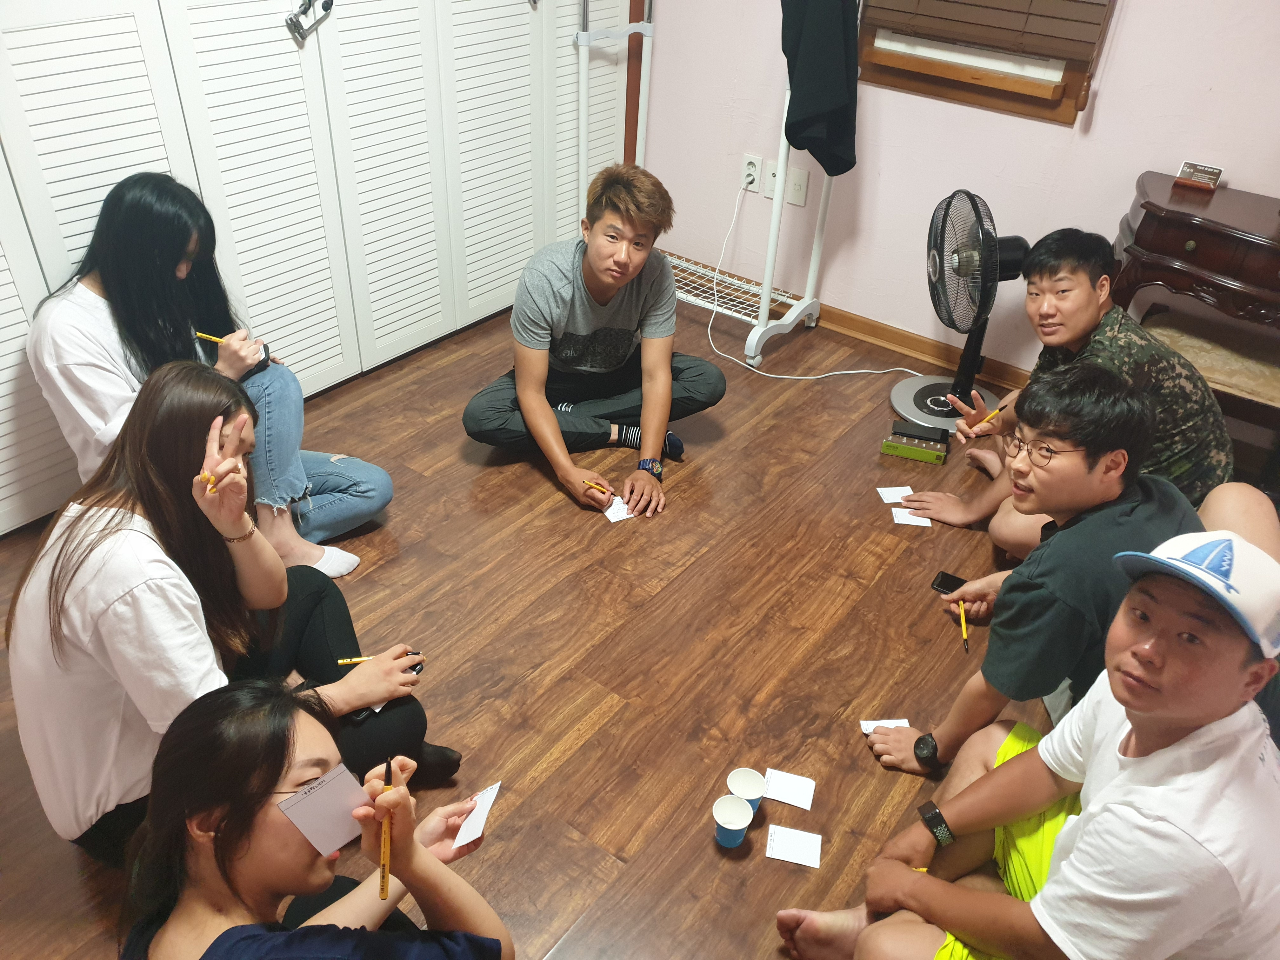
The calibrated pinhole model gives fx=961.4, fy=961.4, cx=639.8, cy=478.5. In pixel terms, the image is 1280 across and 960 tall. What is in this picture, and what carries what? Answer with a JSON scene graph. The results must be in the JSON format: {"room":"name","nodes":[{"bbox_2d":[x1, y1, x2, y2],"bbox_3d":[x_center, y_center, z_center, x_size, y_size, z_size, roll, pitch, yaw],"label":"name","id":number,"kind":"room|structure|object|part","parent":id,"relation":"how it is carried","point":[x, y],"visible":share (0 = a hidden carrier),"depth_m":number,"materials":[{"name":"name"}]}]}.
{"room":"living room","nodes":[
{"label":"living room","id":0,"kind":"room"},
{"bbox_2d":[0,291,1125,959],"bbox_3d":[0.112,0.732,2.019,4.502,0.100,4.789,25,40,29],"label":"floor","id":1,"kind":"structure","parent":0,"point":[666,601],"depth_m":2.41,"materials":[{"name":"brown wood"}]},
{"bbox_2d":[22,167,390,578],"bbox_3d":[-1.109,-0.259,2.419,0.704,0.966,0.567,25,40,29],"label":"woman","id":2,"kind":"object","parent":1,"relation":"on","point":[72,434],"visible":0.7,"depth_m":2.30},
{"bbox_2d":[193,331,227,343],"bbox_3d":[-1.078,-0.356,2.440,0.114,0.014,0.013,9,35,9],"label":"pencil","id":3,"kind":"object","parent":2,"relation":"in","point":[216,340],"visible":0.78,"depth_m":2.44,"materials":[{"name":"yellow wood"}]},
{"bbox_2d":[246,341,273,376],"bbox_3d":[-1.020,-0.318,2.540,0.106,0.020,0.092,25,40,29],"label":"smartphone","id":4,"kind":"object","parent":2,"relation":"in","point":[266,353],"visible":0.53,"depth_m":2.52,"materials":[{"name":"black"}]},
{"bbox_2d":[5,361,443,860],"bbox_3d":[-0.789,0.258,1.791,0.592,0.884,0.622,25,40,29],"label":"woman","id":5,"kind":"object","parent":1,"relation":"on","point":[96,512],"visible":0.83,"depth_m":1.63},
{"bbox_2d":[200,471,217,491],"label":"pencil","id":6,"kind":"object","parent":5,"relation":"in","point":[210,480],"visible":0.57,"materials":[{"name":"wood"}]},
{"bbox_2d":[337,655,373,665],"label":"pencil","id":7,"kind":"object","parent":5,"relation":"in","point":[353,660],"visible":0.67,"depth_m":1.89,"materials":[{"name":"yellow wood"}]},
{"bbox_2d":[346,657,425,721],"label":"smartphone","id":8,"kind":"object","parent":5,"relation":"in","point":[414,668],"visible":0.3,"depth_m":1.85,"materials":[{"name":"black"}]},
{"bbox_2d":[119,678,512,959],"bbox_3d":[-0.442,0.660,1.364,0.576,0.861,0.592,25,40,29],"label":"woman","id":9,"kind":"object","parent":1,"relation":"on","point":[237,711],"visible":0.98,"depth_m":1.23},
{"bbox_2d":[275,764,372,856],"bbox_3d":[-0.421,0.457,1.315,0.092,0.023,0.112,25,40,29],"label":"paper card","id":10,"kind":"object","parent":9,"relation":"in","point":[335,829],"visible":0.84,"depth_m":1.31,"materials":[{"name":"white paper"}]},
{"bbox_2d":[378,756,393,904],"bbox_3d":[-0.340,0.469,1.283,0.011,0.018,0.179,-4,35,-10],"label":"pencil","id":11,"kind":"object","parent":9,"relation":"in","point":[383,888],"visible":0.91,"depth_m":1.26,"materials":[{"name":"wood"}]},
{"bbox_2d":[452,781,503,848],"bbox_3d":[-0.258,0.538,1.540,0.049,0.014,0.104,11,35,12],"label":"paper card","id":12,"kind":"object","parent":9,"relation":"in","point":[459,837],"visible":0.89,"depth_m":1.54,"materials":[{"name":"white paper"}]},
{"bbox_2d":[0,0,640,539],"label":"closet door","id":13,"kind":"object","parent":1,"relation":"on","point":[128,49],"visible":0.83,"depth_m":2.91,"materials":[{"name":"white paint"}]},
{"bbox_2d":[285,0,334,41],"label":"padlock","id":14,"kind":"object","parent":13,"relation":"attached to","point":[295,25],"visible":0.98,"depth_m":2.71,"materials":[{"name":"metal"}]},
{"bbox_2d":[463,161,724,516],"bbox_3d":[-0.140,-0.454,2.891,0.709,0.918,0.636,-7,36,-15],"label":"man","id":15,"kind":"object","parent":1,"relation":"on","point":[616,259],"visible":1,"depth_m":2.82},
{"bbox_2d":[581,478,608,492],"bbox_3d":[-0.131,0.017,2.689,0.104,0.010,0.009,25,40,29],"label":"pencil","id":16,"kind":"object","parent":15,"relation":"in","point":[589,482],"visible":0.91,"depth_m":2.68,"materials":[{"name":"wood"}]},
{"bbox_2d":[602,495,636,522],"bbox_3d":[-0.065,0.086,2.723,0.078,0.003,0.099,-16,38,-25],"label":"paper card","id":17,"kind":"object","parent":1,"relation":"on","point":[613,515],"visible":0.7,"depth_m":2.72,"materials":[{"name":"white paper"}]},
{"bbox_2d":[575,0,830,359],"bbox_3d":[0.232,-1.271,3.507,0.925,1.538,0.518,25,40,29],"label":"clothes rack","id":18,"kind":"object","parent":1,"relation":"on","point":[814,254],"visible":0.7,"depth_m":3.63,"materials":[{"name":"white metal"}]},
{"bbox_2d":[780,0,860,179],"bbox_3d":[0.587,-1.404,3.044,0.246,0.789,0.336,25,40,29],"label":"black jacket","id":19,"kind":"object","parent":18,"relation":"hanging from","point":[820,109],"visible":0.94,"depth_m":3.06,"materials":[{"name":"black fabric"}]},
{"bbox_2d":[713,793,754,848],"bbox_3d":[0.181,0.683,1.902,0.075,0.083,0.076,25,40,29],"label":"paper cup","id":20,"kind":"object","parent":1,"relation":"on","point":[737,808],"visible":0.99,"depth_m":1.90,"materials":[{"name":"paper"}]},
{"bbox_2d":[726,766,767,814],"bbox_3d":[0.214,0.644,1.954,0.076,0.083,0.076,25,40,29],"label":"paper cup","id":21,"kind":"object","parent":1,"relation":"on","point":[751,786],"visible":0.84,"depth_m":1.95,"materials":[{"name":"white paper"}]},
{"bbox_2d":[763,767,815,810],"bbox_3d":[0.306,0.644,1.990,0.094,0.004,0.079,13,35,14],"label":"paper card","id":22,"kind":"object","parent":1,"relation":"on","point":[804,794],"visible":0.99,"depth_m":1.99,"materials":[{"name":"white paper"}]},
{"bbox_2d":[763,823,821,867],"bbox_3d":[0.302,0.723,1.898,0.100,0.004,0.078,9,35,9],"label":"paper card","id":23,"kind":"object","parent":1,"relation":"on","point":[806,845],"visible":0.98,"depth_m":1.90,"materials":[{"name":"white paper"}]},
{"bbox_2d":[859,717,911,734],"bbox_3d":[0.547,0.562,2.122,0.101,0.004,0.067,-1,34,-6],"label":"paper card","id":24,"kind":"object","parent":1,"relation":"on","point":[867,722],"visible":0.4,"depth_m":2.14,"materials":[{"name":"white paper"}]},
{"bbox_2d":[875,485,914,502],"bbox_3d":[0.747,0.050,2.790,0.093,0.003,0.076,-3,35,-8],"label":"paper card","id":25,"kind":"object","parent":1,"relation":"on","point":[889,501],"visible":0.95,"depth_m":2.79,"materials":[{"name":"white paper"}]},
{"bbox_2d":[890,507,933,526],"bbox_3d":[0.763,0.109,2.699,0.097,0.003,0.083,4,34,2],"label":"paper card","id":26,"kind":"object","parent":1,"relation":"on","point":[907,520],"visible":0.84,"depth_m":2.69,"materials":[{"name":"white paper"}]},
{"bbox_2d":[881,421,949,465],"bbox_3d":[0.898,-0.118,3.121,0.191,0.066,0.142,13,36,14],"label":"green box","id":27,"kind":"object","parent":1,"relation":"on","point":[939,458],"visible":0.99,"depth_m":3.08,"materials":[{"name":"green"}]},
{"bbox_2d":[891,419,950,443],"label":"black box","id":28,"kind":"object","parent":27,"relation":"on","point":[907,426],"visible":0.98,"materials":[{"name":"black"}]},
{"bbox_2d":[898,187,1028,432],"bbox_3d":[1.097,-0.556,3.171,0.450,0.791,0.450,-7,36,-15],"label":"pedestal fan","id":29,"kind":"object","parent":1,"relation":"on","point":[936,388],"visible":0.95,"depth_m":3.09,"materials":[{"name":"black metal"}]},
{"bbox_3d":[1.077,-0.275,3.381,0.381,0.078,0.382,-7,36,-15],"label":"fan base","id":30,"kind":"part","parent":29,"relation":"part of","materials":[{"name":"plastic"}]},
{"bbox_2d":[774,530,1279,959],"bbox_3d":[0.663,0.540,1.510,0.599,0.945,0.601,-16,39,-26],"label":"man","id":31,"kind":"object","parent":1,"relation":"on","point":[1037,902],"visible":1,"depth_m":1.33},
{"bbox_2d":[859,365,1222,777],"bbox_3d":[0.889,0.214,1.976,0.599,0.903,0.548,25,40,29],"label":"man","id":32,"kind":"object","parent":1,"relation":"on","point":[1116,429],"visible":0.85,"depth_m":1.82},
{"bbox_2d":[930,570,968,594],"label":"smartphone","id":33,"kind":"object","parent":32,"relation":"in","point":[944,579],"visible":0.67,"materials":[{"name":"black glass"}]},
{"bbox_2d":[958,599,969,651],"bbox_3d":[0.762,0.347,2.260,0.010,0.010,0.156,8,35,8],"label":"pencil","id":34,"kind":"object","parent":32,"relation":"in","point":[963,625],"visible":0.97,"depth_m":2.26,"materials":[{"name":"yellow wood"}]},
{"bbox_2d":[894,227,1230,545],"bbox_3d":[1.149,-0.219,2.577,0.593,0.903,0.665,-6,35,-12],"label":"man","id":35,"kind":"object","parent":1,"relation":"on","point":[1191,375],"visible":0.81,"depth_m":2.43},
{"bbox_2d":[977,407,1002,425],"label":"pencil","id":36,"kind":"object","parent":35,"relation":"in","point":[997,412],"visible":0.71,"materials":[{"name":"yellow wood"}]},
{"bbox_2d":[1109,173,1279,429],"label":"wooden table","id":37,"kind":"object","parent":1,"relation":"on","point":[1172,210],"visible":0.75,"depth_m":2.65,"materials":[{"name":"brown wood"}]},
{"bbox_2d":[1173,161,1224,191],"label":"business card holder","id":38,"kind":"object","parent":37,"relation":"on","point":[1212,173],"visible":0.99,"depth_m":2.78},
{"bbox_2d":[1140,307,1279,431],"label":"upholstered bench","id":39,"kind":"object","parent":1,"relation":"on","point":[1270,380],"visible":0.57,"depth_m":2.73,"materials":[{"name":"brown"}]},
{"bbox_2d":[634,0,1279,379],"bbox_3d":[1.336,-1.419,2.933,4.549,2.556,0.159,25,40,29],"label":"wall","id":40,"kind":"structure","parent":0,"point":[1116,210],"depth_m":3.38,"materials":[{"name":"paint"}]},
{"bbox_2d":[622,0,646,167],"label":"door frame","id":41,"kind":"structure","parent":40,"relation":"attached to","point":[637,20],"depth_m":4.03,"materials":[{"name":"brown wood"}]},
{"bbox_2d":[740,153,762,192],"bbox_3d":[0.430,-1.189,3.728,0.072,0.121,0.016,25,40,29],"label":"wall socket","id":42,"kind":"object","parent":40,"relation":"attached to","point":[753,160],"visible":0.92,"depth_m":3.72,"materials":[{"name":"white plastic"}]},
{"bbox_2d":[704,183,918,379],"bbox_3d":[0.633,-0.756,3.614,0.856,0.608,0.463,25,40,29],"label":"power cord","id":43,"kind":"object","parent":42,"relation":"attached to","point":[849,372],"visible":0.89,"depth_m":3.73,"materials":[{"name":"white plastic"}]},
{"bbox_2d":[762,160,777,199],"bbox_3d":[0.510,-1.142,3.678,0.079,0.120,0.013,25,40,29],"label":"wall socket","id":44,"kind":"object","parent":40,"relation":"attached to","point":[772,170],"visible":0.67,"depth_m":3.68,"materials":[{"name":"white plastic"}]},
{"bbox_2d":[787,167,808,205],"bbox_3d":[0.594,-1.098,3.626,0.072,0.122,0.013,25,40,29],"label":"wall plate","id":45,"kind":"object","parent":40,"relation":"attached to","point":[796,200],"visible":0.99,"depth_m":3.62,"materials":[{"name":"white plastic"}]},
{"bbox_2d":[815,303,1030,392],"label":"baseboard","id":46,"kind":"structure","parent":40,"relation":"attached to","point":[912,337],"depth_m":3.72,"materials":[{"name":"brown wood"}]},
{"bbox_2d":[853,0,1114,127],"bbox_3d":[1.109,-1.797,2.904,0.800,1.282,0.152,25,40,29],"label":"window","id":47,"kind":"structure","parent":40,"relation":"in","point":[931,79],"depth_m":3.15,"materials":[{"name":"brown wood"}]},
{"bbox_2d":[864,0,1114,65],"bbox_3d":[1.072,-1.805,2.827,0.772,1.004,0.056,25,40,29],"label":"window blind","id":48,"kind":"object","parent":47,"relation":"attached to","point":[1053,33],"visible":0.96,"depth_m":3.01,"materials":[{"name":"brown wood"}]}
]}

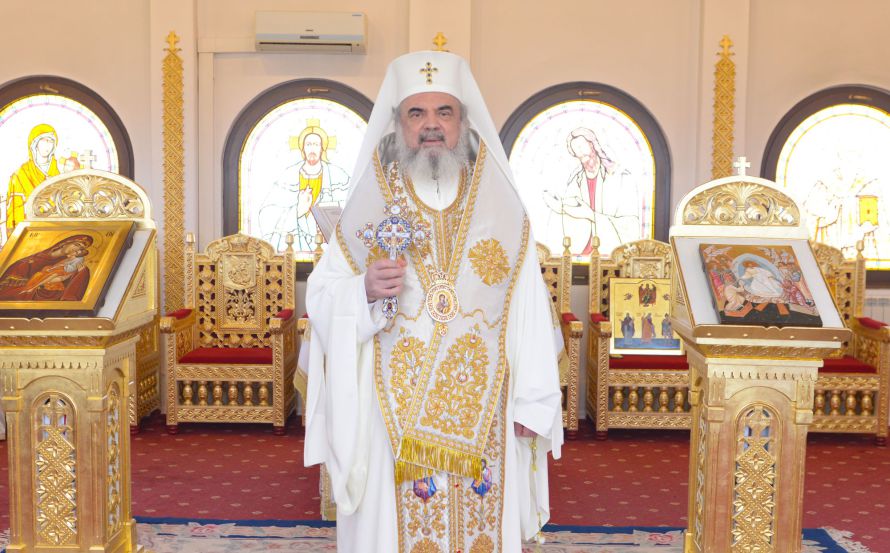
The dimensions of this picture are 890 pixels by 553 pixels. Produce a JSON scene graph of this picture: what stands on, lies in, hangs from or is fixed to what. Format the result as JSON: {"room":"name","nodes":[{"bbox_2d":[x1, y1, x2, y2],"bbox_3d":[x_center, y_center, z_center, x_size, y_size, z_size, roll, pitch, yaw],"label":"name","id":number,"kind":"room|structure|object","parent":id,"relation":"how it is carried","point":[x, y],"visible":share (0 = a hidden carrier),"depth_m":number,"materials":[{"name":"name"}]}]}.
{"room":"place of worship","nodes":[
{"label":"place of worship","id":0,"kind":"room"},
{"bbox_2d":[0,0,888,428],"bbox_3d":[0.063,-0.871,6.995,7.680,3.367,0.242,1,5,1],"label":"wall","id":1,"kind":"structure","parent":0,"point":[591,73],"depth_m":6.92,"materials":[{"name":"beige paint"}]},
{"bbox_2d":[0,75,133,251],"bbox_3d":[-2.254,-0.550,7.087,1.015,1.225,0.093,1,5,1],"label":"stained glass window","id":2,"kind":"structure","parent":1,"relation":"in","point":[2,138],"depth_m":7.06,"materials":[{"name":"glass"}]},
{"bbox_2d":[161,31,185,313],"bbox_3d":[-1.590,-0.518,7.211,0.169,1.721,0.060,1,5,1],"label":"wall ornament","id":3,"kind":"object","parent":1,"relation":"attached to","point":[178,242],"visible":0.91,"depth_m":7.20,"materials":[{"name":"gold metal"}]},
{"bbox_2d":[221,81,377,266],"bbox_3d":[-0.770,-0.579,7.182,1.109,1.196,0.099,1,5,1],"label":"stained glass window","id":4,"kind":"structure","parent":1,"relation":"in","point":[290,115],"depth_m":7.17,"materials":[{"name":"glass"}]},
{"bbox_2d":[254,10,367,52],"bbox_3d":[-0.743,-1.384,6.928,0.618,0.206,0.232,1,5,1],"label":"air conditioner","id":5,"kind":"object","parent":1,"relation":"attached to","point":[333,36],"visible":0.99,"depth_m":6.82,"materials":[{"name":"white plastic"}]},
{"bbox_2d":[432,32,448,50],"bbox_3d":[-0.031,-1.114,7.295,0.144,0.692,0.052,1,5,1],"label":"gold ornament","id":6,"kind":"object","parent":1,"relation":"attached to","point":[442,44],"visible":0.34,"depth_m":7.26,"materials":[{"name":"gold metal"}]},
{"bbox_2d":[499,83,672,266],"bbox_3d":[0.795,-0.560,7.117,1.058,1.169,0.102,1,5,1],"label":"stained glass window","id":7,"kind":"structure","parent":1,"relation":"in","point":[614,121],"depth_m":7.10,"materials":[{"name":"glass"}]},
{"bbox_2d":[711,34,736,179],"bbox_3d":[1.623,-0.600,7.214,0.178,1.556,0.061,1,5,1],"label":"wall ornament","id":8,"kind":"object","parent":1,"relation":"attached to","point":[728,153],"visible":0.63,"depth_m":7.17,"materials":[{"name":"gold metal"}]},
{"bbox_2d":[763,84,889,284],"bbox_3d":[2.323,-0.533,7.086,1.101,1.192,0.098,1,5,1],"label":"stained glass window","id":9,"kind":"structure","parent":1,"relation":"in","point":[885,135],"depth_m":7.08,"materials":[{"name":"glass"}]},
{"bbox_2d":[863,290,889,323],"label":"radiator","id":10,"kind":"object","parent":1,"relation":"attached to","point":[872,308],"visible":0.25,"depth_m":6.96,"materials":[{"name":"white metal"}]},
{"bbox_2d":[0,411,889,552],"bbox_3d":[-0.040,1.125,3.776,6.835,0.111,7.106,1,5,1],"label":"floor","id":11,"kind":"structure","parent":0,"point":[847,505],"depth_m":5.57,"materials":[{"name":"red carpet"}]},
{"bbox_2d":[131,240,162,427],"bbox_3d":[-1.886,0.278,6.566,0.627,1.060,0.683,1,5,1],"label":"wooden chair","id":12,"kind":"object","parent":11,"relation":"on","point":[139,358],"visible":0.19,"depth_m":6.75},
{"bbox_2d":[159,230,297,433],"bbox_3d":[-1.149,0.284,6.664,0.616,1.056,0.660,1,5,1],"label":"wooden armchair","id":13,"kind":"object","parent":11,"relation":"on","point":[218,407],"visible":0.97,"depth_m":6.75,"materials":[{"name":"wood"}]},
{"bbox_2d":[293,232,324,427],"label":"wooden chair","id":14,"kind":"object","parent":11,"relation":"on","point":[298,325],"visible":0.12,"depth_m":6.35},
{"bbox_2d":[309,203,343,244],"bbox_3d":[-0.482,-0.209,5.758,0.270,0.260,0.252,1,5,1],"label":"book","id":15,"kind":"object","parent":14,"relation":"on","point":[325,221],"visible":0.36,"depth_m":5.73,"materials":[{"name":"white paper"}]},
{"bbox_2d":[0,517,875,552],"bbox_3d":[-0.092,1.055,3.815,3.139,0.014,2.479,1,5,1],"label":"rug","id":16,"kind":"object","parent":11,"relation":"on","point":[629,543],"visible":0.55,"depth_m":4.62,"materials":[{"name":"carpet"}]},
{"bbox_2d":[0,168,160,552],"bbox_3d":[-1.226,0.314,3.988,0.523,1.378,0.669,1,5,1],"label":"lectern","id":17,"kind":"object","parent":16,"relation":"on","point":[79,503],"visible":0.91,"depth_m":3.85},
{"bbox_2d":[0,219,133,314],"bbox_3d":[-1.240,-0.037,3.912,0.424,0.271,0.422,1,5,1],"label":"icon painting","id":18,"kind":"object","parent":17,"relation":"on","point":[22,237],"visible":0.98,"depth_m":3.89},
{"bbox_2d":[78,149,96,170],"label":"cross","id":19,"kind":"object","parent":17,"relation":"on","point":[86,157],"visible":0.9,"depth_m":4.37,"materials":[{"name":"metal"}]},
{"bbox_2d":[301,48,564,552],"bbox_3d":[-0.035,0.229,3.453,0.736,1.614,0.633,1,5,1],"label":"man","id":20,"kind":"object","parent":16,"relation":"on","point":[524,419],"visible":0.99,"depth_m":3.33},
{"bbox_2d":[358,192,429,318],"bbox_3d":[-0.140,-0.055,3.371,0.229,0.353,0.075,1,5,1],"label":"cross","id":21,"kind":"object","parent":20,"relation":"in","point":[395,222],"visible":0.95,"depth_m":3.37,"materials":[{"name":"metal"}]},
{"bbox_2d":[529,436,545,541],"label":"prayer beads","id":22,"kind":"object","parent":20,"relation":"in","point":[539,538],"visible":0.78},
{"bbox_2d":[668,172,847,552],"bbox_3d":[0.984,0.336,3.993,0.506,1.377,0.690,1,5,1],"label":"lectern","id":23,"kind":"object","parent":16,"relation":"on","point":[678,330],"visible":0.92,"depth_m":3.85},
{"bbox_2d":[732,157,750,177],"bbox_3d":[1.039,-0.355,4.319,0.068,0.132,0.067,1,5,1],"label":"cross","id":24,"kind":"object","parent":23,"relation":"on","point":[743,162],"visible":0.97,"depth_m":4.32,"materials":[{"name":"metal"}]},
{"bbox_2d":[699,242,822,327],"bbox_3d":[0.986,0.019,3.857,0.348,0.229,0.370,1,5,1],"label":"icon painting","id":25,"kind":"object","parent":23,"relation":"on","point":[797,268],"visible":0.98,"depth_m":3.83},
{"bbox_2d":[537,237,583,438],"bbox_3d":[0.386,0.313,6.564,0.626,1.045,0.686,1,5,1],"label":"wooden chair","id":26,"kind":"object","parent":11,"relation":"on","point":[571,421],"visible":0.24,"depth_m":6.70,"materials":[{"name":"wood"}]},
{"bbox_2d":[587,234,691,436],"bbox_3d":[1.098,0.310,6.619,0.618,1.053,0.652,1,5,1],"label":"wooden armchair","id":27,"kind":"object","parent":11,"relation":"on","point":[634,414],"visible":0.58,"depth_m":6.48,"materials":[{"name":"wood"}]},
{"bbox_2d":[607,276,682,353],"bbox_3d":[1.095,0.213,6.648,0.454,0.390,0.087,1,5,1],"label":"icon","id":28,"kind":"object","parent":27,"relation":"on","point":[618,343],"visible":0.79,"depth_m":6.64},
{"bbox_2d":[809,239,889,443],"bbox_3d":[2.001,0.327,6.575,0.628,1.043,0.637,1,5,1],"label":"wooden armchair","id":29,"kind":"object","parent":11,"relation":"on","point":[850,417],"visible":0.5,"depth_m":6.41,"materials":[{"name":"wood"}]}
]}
□ □ □ □
**TASK REQUIREMENTS**
Looking at the material above, how many lines hold the word "floor"? Only the number, please.

**OUTPUT FOR THIS EXERCISE**
2